"Samuel Matthew Meynell, son of Christian and Sarah Meynell, b. March
9, 1796, baptised at St. Giles's, Cripplegate, in this city.
"Susan Meynell, daughter of Christian and Sarah Meynell, b. June 29,
1798, also baptised in the same church.
"Charlotte Meynell, second daughter of the above Christian and Sarah,
b. October 3, 1800, baptised at the above-mentioned church of St.
Giles, London."
Below these entries, in blacker ink and in a different hand-writing--a
bold, business-like, masculine caligraphy--came the following:
"Charlotte Meynell married to James Halliday, in the parish church of
Barngrave, Yorks. April 15, 1819.
"Thomas Halliday, son of the above James and Charlotte Halliday, b.
Jan. 3d, 1821, baptised in the parish church of Barngrave, Feb. 20 in
the same year.
"Mary Halliday, daughter of the above-named James and Charlotte
Halliday, b. May 27th, 1823, baptised at Barngrave, July 1st in the
same year."
Below this there was an entry in a woman's penmanship:
"Susan, the beloved sister of C. H., died in London, July 11, 1835.
"Judge not, that ye be not judged.
"I came to call sinners, and not the righteous, to repentance."
This record seemed to hint vaguely at some sad story: "Susan, the
beloved sister;" no precise data of the death--no surname! And then
those two deprecating sentences, which seemed to plead for the dead.
I had been led to understand that Christian Meynell's daughters had
both died in Yorkshire--one married, the other unmarried.
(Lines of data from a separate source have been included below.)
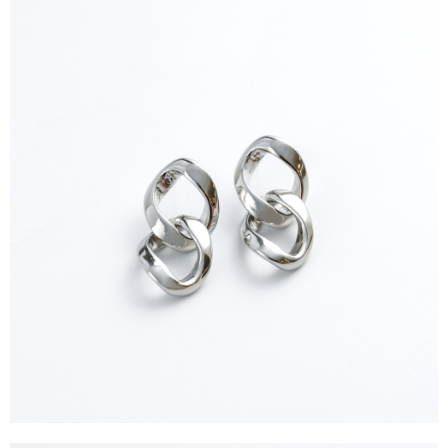
4.訂單成立30分鐘內，如未前往確認交易或遇審核未通過，訂單將自動取
１．簡單：不需註冊會員、不需綁卡、不需儲值。
運送方式
消。如遇「轉專審核」未通過狀況，表示未達大哥付你分期系統評分，恕無
２．便利：只要手機號碼，簡訊認證，即可結帳。
法說明評估內容。
３．安心：先確認商品／服務後，再付款。
全家取貨付款
【繳款方式說明】
1.分期款項不併入電信帳單，「大哥付你分期」於每月結算日後寄送繳費提
每筆NT$60，滿NT$1,500(含以上)免運費
【「AFTEE先享後付」結帳流程】
醒簡訊。
１．於結帳方式選擇「AFTEE先享後付」後，將跳轉至「AFTEE先享後付」
2.透過簡訊連結打開帳單後，可選擇「超商條碼／台灣大直營門市／銀行轉
全家純取貨
結帳頁面，進行簡訊認證並確認金額後，即可完成結帳。
帳／街口支付／iPASS MONEY」等通路繳費。
２．訂單成立數日內，您將收到繳費通知簡訊。
每筆NT$60，滿NT$1,500(含以上)免運費
３．收到繳費通知簡訊後14天內，點擊此簡訊中的連結，可透過四大超商／
【注意事項】
ATM／網路銀行／等多元方式進行付款，方視為交易完成。
萊爾富取貨付款
1.本服務係由「台灣大哥大股份有限公司」（以下簡稱本公司）所提供，讓
※ 請注意：結帳手續完成當下不需立刻繳費，但若您需要取消訂單，請聯絡
用戶於交易時，得透過本服務購買商品或服務，並由商店將買賣／分期付款
每筆NT$60，滿NT$1,500(含以上)免運費
購買商品的店家。未經商家同意取消之訂單仍視為有效，需透過AFTEE先享
買賣價金債權讓與本公司後，依約使用本公司帳單繳交帳款。
後付繳納相關費用。
2.基於同意付款使用「大哥付你分期」之契約關係目的，商店將以您的個人
萊爾富純取貨
※ 交易是否成功請以「AFTEE先享後付 」之結帳頁面顯示為準，若有關於
資料（包含姓名、電話或地址）提供予台灣大哥大進項蒐集、處理及利用，
是否繳費成功／繳費後需取消欲退款等相關疑問，請聯繫「AFTEE先享後付
每筆NT$60，滿NT$1,500(含以上)免運費
由本公司與您本人進行分期帳單所需資料之確認、核對及更正。
客戶支援中心」
https://netprotections.freshdesk.com/support/home
3.完整用戶服務條款，請詳閱以下連結：
https://oppay.tw/userRule
7-11取貨付款
【注意事項】
１．透過由恩沛科技股份有限公司提供之「AFTEE先享後付」服務完成之交
每筆NT$60，滿NT$1,500(含以上)免運費
易，需依本服務之必要範圍內提供個人資料，並將交易相關給付款項請求債
權轉讓予恩沛科技股份有限公司。
7-11純取貨
２．關於個人資料處理事宜，請瀏覽以下網址：
每筆NT$60，滿NT$1,500(含以上)免運費
https://aftee.tw/terms/#terms3
３．未成年的使用者請事先徵得法定代理人或監護人之同意方可使用
宅配
「AFTEE先享後付」，若未經同意申辦者引起之損失，本公司不負相關責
The last record in the book was the decease of James Halliday, my dear
girl's grandfather.
After pondering long over the strangely-worded entry of Susan Meynell's
death, I reflected that, with the aid of those mysterious powers Hook
and Crook, I must contrive to possess myself of an exact copy of this
leaf from a family history, if not of the original document. Again my
duty to my Sheldon impelled me to be false to all my new-born
instincts, and boldly give utterance to another bouncer.
"I am very much interested in a county history now preparing for the
press," I said to my honoured uncle, who was engaged in a hand at
cribbage with his wife; "and I really think this old leaf from a family
Bible would make a very interesting page in that work."
I blushed for myself as I felt how shamefully I was imposing upon my
newly-found kinsman's credulity. With scarcely any one but uncle Joe
could I have dared to employ so shallow an artifice.